Roman de José Giovanni publié dans la Série Noire (Gallimard) sous le numéro 414 en 1958.
Evacuons tout de suite le truc gênant. Enfin, le truc qui me gène, personnellement, aux entournures. José Giovanni s'appelai en réalité Joseph Damiani, aux origines corses, et a un passé carabiné de bandit à une période très trouble puisqu'il s'agit de l'avant-guerre et de l'Occupation. En 1948, il est condamné à mort pour avoir participé à un triple assassinat et extorsion de fonds (sur des juifs). Puis, la peine fut commuée puis il fut amnistié après avoir passé une dizaine d'années en prison car en parallèle on lui accorde et reconnait des faits de Résistance.
Comme le nom, à peine masqué, de certains des personnages du roman de la présente critique sont des personnages existants de la même époque, on pourrait penser que l'œuvre n'est pas si fictive que cela. Par exemple, le personnage principal Gu est inspiré d'Auguste Méla ou encore Orloff qui était le surnom de x, agent de la Gestapo.

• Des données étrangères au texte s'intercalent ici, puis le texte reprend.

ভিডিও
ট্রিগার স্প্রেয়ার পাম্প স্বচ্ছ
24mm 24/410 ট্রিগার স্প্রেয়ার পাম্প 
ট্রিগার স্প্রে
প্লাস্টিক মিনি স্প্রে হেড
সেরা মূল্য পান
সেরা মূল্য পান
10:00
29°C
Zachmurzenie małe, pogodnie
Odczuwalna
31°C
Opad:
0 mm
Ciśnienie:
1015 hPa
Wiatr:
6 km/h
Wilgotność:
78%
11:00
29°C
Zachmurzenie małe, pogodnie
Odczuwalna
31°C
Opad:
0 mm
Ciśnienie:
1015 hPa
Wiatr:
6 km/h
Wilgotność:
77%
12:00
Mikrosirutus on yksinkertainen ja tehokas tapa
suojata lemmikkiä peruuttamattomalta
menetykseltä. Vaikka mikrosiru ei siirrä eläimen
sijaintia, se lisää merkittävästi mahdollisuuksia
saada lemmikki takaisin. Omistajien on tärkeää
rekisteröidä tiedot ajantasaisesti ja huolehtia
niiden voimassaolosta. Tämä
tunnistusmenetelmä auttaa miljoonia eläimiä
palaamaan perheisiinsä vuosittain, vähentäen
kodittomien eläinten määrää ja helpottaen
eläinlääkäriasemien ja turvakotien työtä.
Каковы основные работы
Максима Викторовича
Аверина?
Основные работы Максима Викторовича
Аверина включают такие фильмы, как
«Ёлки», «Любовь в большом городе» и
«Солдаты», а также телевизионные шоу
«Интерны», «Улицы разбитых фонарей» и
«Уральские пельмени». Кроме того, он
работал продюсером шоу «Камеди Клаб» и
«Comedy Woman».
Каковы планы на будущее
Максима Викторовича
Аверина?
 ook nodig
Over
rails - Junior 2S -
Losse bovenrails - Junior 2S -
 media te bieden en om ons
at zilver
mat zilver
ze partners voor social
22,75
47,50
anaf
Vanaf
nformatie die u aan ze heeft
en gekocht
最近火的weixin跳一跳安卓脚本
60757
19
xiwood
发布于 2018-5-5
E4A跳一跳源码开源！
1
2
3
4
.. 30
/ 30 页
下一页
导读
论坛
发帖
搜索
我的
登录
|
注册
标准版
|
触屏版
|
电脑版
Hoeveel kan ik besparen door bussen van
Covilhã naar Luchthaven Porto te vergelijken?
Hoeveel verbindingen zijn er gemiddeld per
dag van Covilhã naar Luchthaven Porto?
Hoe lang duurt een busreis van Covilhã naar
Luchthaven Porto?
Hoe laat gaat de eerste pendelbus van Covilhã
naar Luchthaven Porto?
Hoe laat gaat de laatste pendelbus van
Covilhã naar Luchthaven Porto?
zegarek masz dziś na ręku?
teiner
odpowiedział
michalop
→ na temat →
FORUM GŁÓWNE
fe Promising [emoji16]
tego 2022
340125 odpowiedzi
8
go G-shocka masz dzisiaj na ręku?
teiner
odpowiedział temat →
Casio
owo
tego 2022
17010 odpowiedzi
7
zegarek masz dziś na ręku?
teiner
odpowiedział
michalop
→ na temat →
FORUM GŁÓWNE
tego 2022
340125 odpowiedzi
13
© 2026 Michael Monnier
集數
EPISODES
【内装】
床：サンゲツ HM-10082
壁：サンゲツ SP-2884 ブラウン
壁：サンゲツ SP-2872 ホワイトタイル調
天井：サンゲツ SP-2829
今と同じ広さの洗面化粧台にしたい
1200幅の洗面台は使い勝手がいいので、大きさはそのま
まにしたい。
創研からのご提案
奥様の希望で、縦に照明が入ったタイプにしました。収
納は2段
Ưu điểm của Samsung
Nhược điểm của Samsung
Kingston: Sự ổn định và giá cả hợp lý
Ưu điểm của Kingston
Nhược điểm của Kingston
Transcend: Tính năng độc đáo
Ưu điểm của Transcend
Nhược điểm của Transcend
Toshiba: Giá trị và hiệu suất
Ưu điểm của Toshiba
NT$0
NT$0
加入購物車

Ces deux personnes connaissaient très bien Joseph Damiani. Il en est de même de Manouche qui fréquentait aussi ce beau monde.
Mais, comme on dit en ces cas-là, il y a chose jugée et José Giovanni, ayant payé sa dette, a droit au silence.
De plus, le monde de la littérature et de l'édition de l'époque ayant accueilli et soutenu cet auteur dès sa sortie de prison, on peut s'aligner sur leurs opinions Et comme je dis souvent, il importe de savoir distinguer l'œuvre de l'auteur sinon il nous faudrait faire un sacré ménage chez les artistes à commencer par notre plus ancien poète, François Villon.
Le roman a été interprété au cinéma par Jean-Pierre Melville en 1966 avec un casting prestigieux où Paul Meurisse affrontait Ventura avec Christine Fabrega, Paul Frankeur et Michel Constantin.
Et je peux dire que la plupart des grandes réparties du film sont mot à mot...
"Le deuxième souffle" est un polar dans la grande tradition du genre avec la cavale d'un bandit, Gu, condamné et qui n'a plus rien à perdre. Il a de fidèles soutiens mais aussi de solides adversaires tant chez les bandits que dans la police, à commencer par le commissaire Blot.
On trouve plusieurs sortes de policiers, du vieux briscard intelligent (Blot) au flic bourrin (Fardiano) en passant par le jeune flic futé et audacieux (Poupon).
On trouve chez les bandits, tous les genres de ceux qui ont un sens aigu de l'honneur et de la fidélité aux infâmes traitres prêts à toutes les vacheries.
Et au milieu de tout ça, Manouche, qui est amoureuse de Gu malgré tous ses défauts et qui fait des pieds et des mains pour lui venir en aide et l'aider à fuir à l'étranger sans se rendre compte qu'elle contribue à le piéger en s'appuyant sur certains personnages dont les intérêts ne sont pas forcément bien définis (Orloff, par exemple).
Le style du roman n'est pas grandiose mais correspond bien à ce qu'un lecteur attend d'un polar. Giovanni alterne entre les passages lents (l'attente du gars en cavale pendant que d'autres se démènent pour lui venir en aide), les passages incisifs (Manouche qui louvoie face au commissaire Blot), les passages violents (Gu règle ses comptes ou Gu piégé par Fardiano) et l'amertume finale.
Si, comme je l'ai dit, le film de Melville est si fidèle au roman, alors quel intérêt de lire le roman ? Eh bien, comme toujours, il faut du temps pour lire les 250 pages du polar. Le même plaisir qu'apporte le film est cette fois réparti sur une plus longue période où le lecteur peut prendre son temps pour distiller les actions et les personnages. Le film est complémentaire au roman et ne sert qu'à mettre un visage sur les personnages du roman.